Further, “there is no basis for declaratory relief where only past wrongs are
involved.” (Osseous Technologies of
America, Inc. v. DiscoveryOrtho Partners LLC (2010) 191 Cal.App.4th 357,
366, quotation marks omitted.)
Defendants argue that this claim should be dismissed if
Plaintiff’s other claims fail. Because the Court overrules the demurrer to the
claim for breach of fiduciary duty, the Court overrules the demurrer to this
claim.
“The elements of a
cause of action for injunctive relief are (1) a tort or other wrongful act
constituting a cause of action; and (2) irreparable injury, i.e., a factual
showing that the wrongful act constitutes an actual or threatened injury to
property or personal rights which cannot be compensated by an ordinary damage
award.” (Brownfield v. Daniel Freeman
Marina Hospital (1989) 208 Cal.App.3d 405, 410, citation omitted.) Notably,
“injunctive relief is a remedy and not, in itself, a cause of action, and a
cause of action must exist before injunctive relief can be granted.” (Camp v. Board of Supervisors (1981) 123
Cal.App.3d 334, 356.)
Section 12.16 of the operating agreement for Wilshire Line
provides that injunctive relief will be available when a party commits a
material breach of the agreement which may result in irreparable injury for
which there is no adequate remedy at law. (Complaint, Ex. D at p. 21, § 12.16.)

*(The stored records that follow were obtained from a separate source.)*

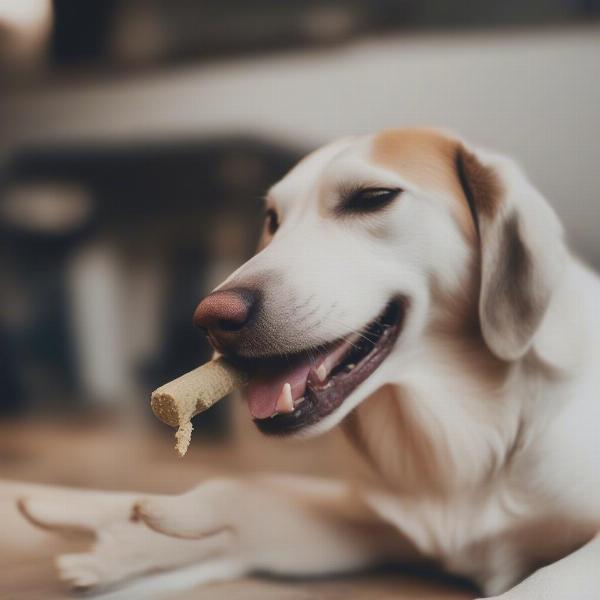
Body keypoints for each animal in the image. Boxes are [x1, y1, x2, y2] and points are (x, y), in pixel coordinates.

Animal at [14, 129, 600, 596]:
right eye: (273, 219)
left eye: (373, 197)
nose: (210, 317)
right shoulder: (372, 524)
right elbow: (238, 493)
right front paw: (127, 532)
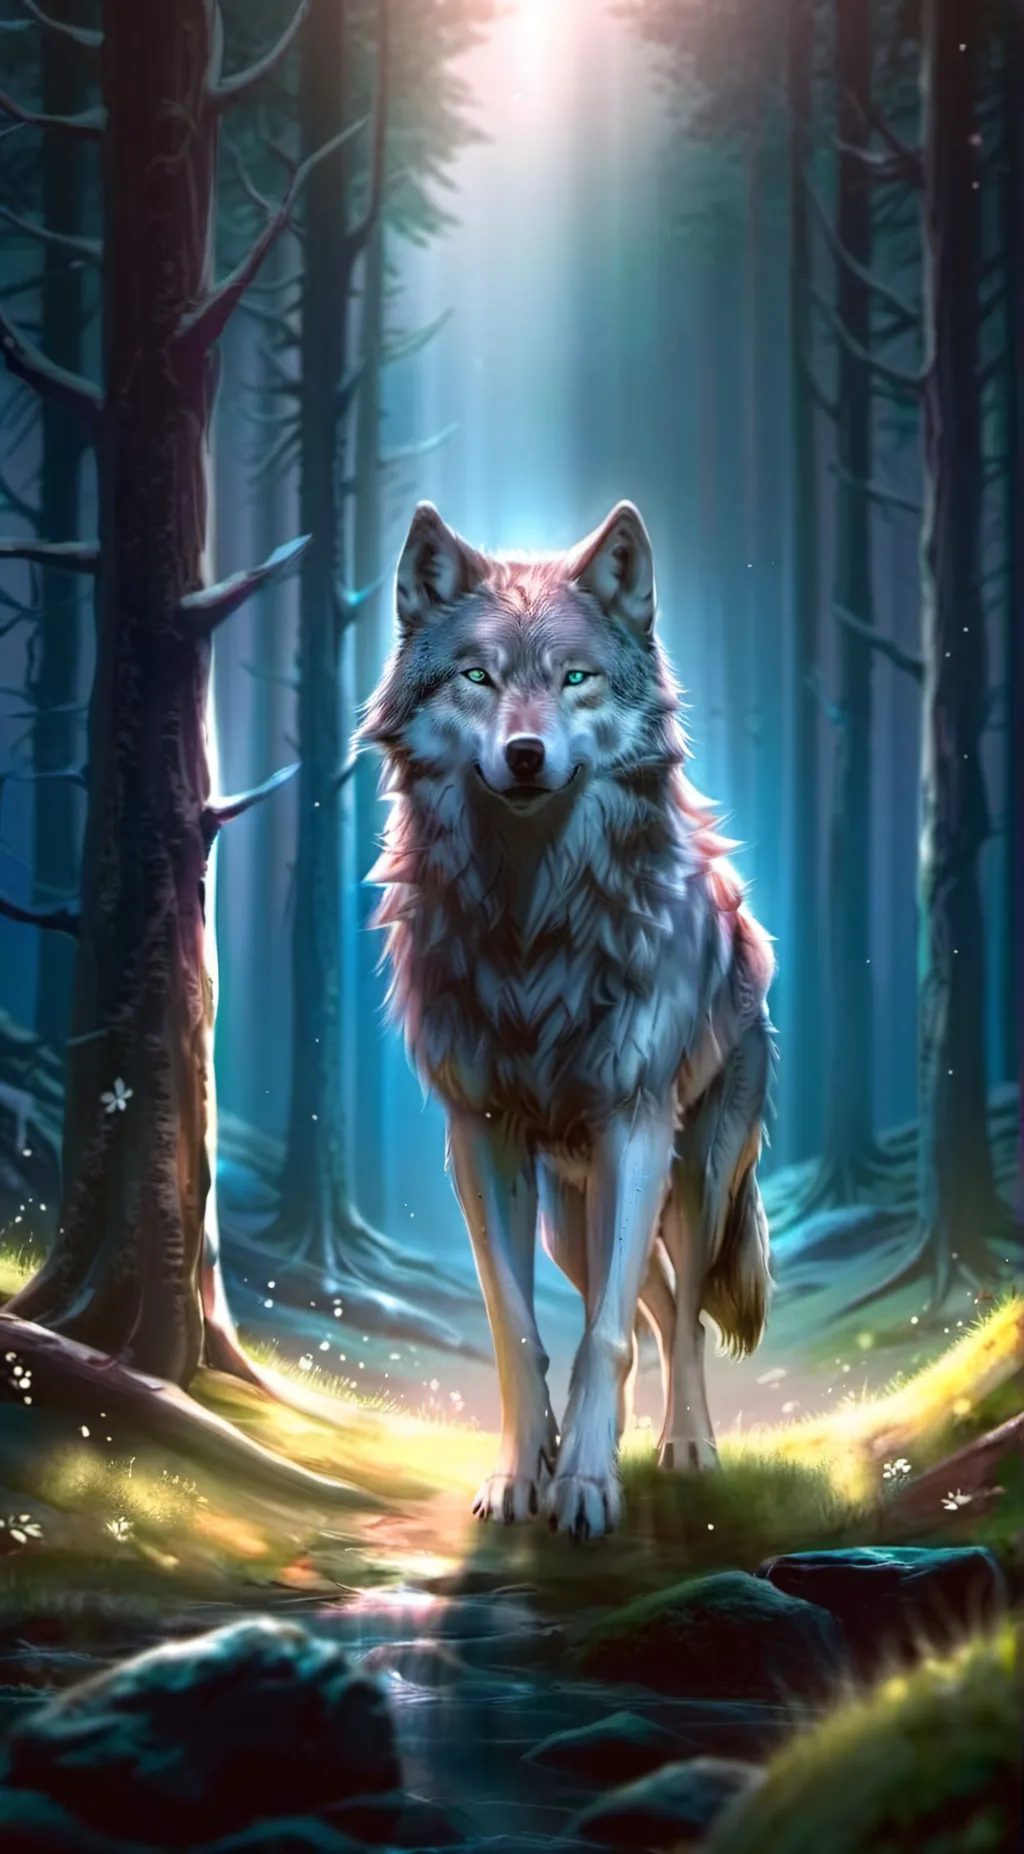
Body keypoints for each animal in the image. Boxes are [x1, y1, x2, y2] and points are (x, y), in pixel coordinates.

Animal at [359, 500, 775, 1539]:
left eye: (575, 678)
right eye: (478, 675)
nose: (524, 754)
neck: (531, 923)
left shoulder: (635, 1123)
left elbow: (604, 1339)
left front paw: (585, 1485)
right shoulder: (480, 1137)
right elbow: (519, 1329)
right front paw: (523, 1474)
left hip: (693, 1178)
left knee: (677, 1312)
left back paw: (685, 1447)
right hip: (565, 1218)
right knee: (641, 1305)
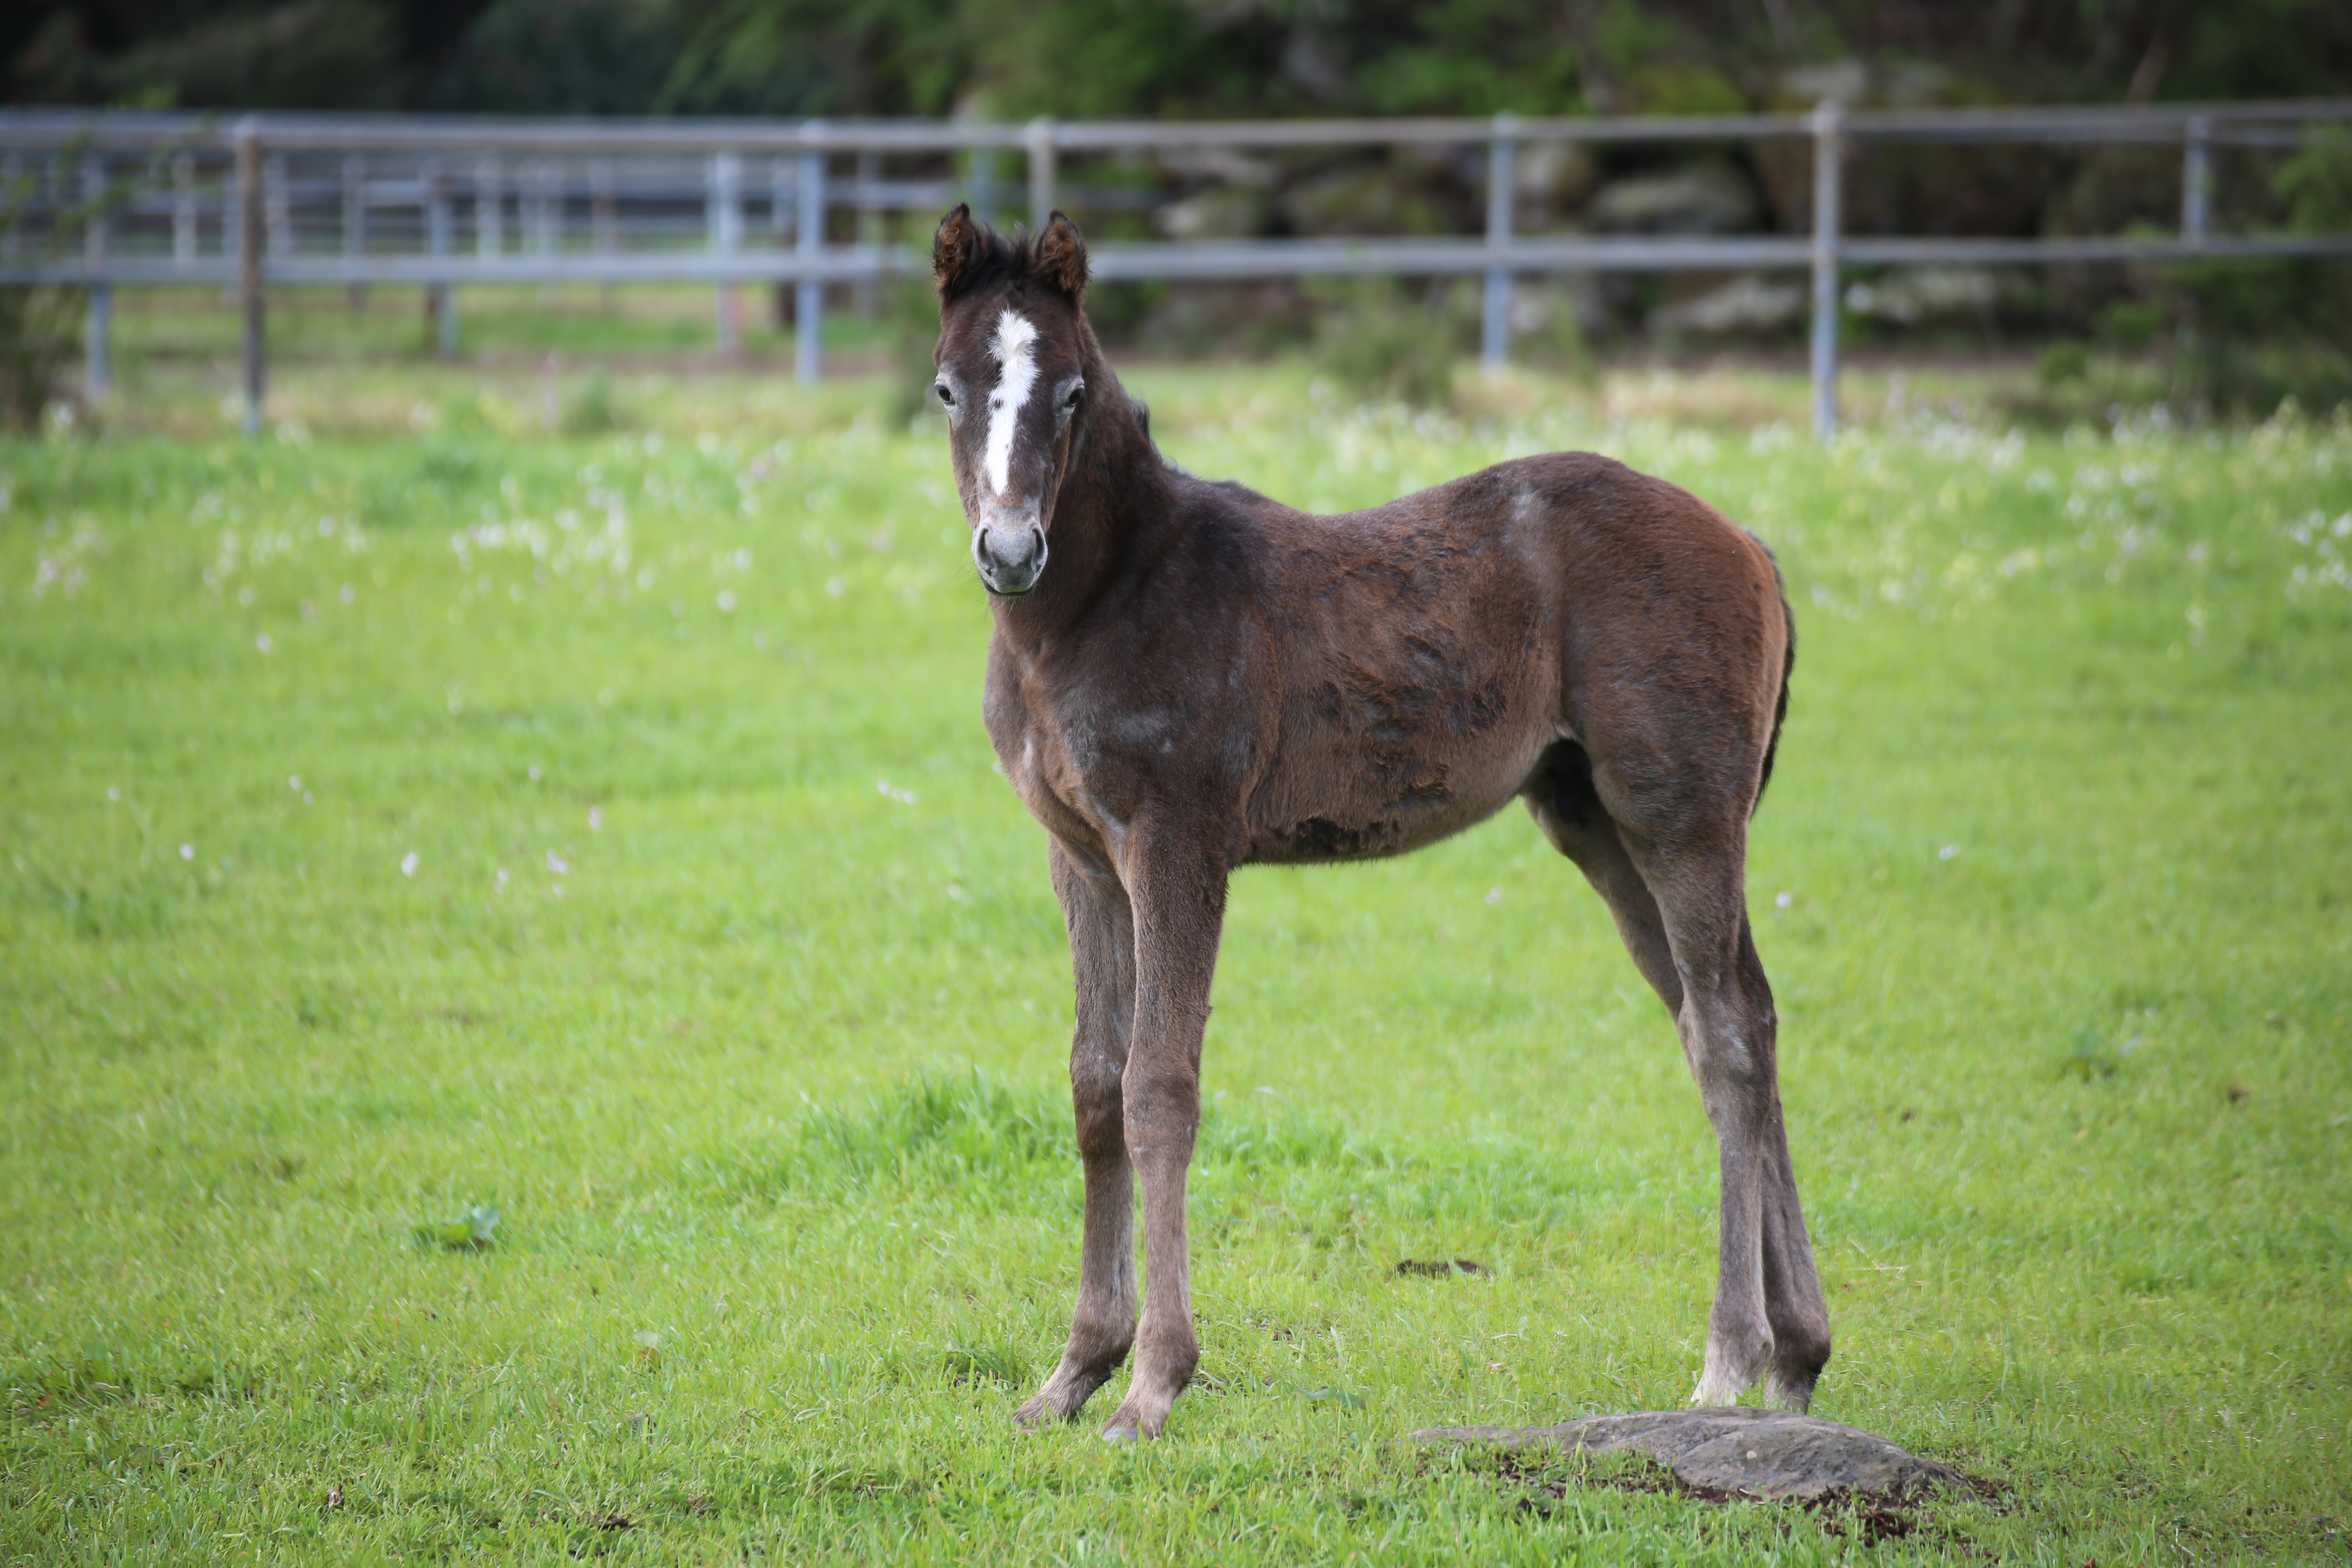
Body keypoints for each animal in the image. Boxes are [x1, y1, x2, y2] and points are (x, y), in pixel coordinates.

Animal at [927, 208, 1825, 1448]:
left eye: (1067, 392)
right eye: (947, 389)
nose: (1011, 552)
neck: (1100, 604)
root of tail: (1745, 540)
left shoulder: (1179, 841)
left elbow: (1161, 1086)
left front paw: (1153, 1384)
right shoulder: (1083, 860)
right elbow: (1094, 1086)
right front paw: (1072, 1374)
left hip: (1678, 813)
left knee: (1731, 1034)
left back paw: (1729, 1361)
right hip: (1592, 822)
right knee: (1729, 1018)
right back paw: (1800, 1358)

Plaintiff has alleged that Defendants breached the
amendments to the operating agreement by executing a loan in the amount of
$15.5 million, and approving the extension of that loan, without consulting
with Plaintiff. Plaintiff has alleged that the provision and extension of the
loan will cause irreparable injury. The Court finds these allegations to be
adequate.
The Court therefore overrules the demurrer to this claim.
Because the Court sustains the demurrer with leave to amend,
the Court denies the motion to strike as moot.